Este domingo, la acción de Cristo se centra, a partir de una controversia con los escribas, en manifestar con acciones y palabras sobre su misión de combatir al maligno y su incidencia que afecta al ser humano.

Jesús, ante la multitud que lo sigue, se presenta como aquel que tiene poder sobre el maligno al realizar exorcismos que liberan a personas poseídas por el demonio.

Estas acciones, en favor de la humanidad, hacen que los escribas indiquen que Jesús expulsa a los demonios porque está poseído por Satanás y a partir de esto Jesús va a explicar que por el contrario, Él está por encima del maligno y tiene poder sobre él, porque es el Emmanuel, el Dios con nosotros, que manifiesta su poder, llenando de amor y misericordia al ser humano que necesita ser liberado del poder del mal.

Esta acción de Jesús, lo presenta como el que cumple la promesa que Dios ha realizado al comienzo de la creación en lo que conocemos como el protoevangelio y que se ha proclamado este domingo en la primera lectura:  ante la acción de la serpiente que llevó al pecado a nuestros primeros padres, Dios promete que la descendencia de la mujer aplastaría la cabeza del maligno.

Nuestra fe nos asegura con total certeza que Jesús es quien cumple esta promesa, es Él la descendencia de la mujer que aniquilará a la serpiente, es decir al demonio y toda su incidencia contra el ser humano.

Esta verdad debe llenar de gozo el corazón del ser humano, porque cuando contemplamos un mundo lleno de situaciones de dolor, de violencia, de guerra, de división, de muertes, podríamos llenarnos de negatividad y pensar que el mal está venciendo, pero la promesa de Dios se ha cumplido y el mal ha sido vencido.  Cristo ha aniquilado al demonio y sus consecuencias y las raíces del mal que aún podemos experimentar nunca están por encima de los regalos de salvación que Jesús nos ha dado con el acontecimiento pascual.

Así lo ensañaba Pablo en la segunda lectura:  nuestros sufrimientos momentáneos y ligeros nos producen una riqueza eterna, una gloria que los sobrepasa con exceso [...] porque aquel que resucitó a Jesús nos resucitará también a nosotros con Jesús y nos colocará a su lado.

El evangelio de Marcos presenta el no creer esta verdad como un pecado contra el Espíritu Santo, un pecado que no puede ser perdonado.  Esta frase tan estudiada por los exegetas, por su difícil explicación, el papa Francisco, a partir del Catecismo de la Iglesia Católica, la explica al afirmar que «esos escribas, quizás sin darse cuenta están cayendo en el pecado más grave: negar y blasfemar el Amor de Dios que está presente y obra en Jesús.
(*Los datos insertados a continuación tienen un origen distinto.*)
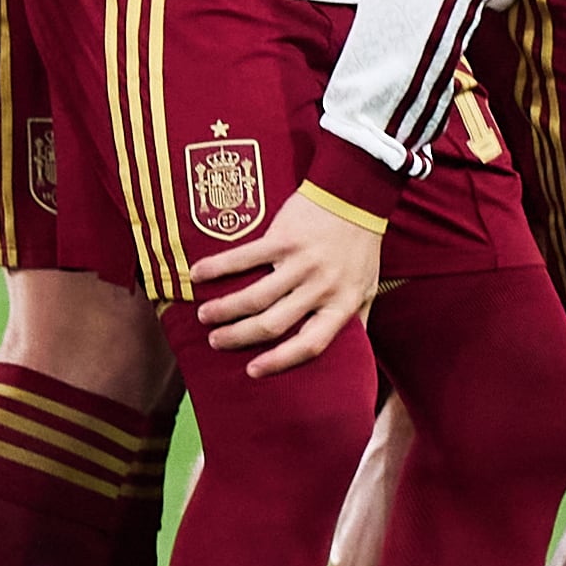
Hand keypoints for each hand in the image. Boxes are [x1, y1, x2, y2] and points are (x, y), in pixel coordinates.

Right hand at [193, 197, 382, 374]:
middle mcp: (321, 287)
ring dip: (224, 310)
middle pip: (272, 324)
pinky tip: (197, 274)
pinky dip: (218, 268)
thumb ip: (357, 320)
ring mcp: (302, 263)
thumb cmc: (361, 246)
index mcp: (342, 304)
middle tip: (216, 341)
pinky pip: (244, 257)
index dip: (280, 361)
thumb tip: (350, 356)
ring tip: (205, 316)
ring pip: (255, 297)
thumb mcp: (368, 288)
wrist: (357, 194)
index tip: (252, 371)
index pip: (310, 345)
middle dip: (239, 337)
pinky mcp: (284, 238)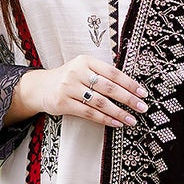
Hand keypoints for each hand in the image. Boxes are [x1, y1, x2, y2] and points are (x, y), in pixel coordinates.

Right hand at [7, 53, 148, 129]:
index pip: (113, 72)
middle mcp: (77, 72)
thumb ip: (102, 75)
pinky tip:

Y la blasfemia, el pecado contra el Espíritu Santo, es el único pecado imperdonable - así dice Jesús - , porque comienza desde el cierre del corazón a la misericordia de Dios que actúa en Jesús» (10.06.2018).

Por tanto, hoy se nos llama a vivir la alegría y la esperanza, porque a pesar de las situaciones de las que somos testigos y que dan la impresión de que el mal está venciendo, tenemos la certeza de que el amor y la misericordia de Dios ha vencido el mal desde el trono de gloria que es la Cruz de Jesucristo y eso es lo que debe de llenar de sentido nuestra vida.
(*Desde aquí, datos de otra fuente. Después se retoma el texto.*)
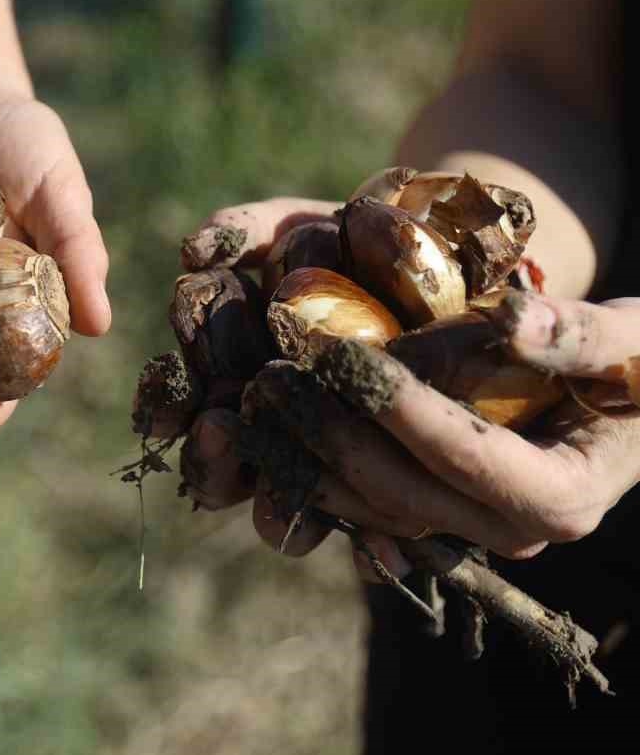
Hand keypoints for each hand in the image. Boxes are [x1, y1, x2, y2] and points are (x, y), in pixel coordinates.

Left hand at [179, 198, 639, 579]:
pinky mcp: (426, 507)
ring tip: (251, 395)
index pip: (467, 458)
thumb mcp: (633, 340)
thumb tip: (513, 321)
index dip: (403, 409)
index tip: (346, 357)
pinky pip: (354, 496)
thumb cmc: (638, 360)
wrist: (628, 392)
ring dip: (303, 454)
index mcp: (559, 496)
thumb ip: (579, 335)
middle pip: (401, 492)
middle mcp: (506, 529)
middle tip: (273, 376)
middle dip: (333, 433)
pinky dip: (305, 462)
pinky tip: (257, 421)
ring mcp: (461, 528)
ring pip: (365, 505)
Pero la alegría y la esperanza cristiana, no se queda en un mero sentimiento, sino que Cristo mismo ha dicho en el evangelio, que aquellos más cercanos serán los que hacen la voluntad del Padre.  Por tanto, estamos llamados, también nosotros, a vencer con misericordia las raíces del mal que siguen afectando el mundo de hoy; vencer el mal a fuerza de bien, nos enseña San Pablo (Cfr. Rom. 12, 21).

Por eso, antes que señalar todo lo difícil que se está viviendo, antes que buscar culpables, combatamos el mal con las armas del evangelio, con las enseñanzas de Cristo, es decir, cultivemos el amor, la misericordia, la solidaridad, la fraternidad, la paciencia, en todos los entornos en los que nos desenvolvemos diariamente y formemos, en este modo de vida, a las nuevas generaciones, para que todos tengamos claro, que lo que llena de sentido nuestra vida es la verdad del evangelio que nos asegura que nuestra meta última es participar de la misma gloria de Dios, pero que esa realidad se va forjando ya desde que peregrinamos en este mundo.